___ Given data ___

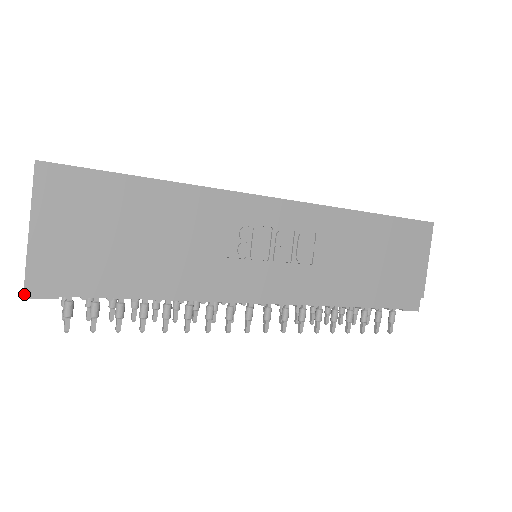
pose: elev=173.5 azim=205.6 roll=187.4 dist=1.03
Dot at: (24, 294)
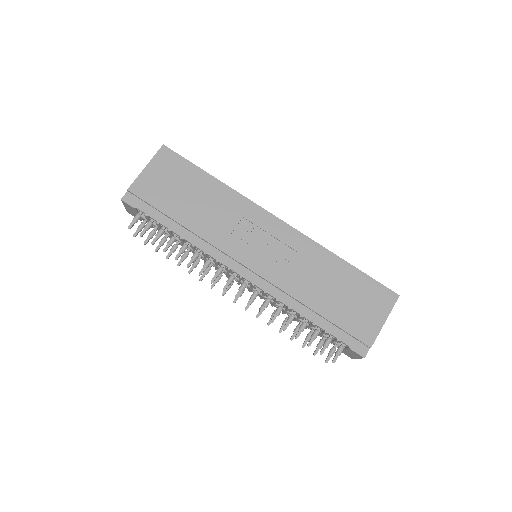
Dot at: (122, 198)
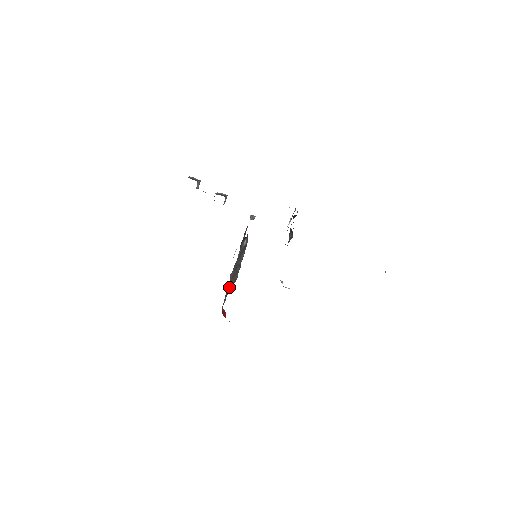
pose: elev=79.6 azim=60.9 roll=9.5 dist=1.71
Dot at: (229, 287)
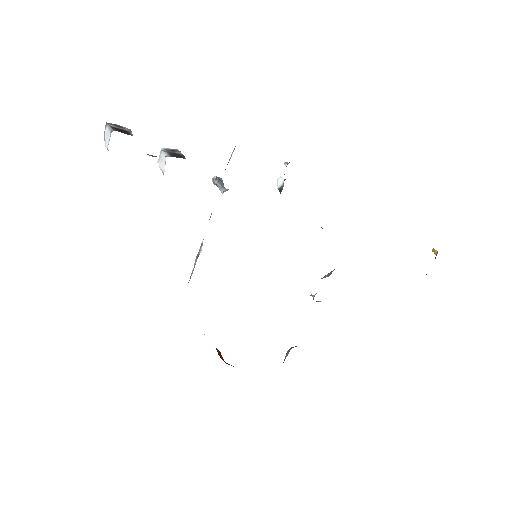
Dot at: occluded
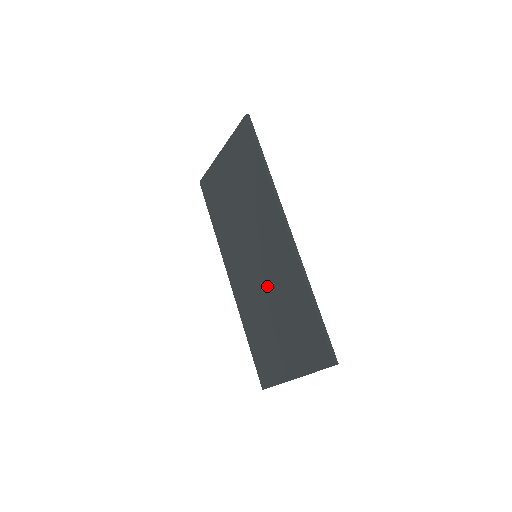
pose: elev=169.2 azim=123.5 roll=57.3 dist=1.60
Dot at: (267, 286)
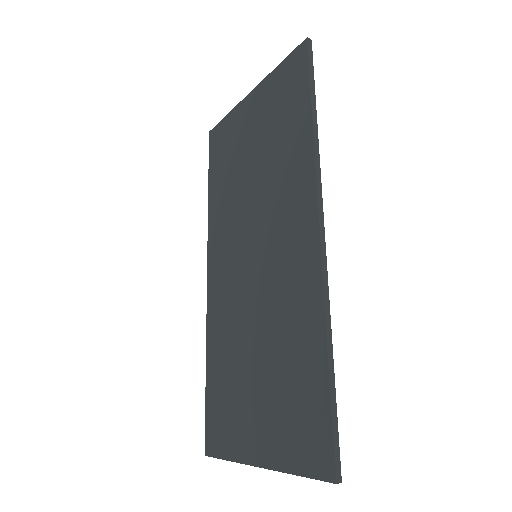
Dot at: (259, 306)
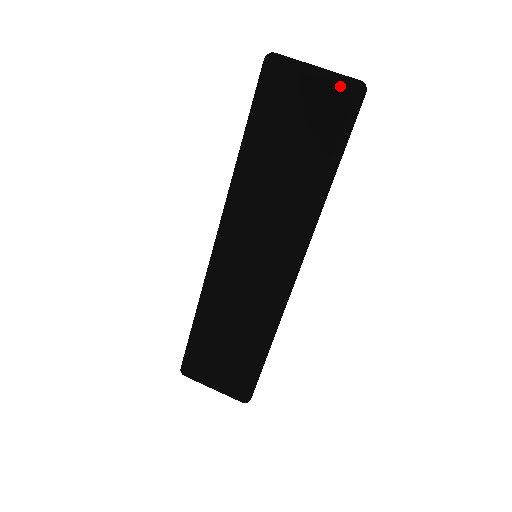
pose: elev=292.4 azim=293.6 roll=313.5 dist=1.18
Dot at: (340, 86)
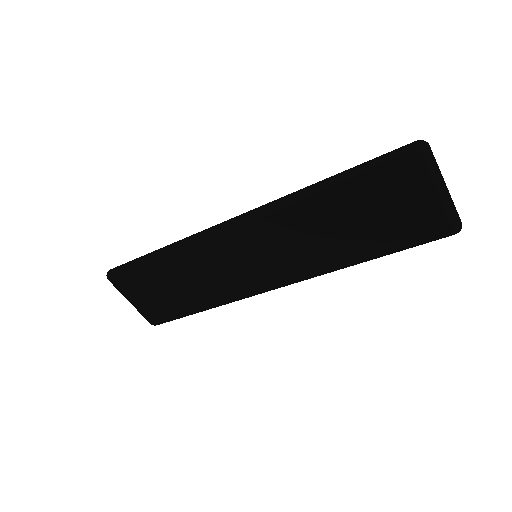
Dot at: (446, 218)
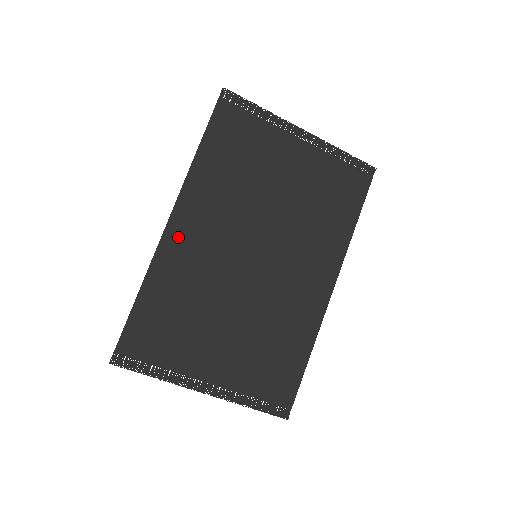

___

Write out all the records again, switching every "pose" to "camera" and changing nothing else. Leave out the pictures.

* _Answer to this task_
camera: elev=173.5 azim=205.6 roll=187.4 dist=1.03
Dot at: (24, 294)
Dot at: (122, 198)
camera: elev=79.6 azim=60.9 roll=9.5 dist=1.71
Dot at: (229, 287)
Dot at: occluded
camera: elev=169.2 azim=123.5 roll=57.3 dist=1.60
Dot at: (267, 286)
Dot at: (259, 306)
camera: elev=292.4 azim=293.6 roll=313.5 dist=1.18
Dot at: (340, 86)
Dot at: (446, 218)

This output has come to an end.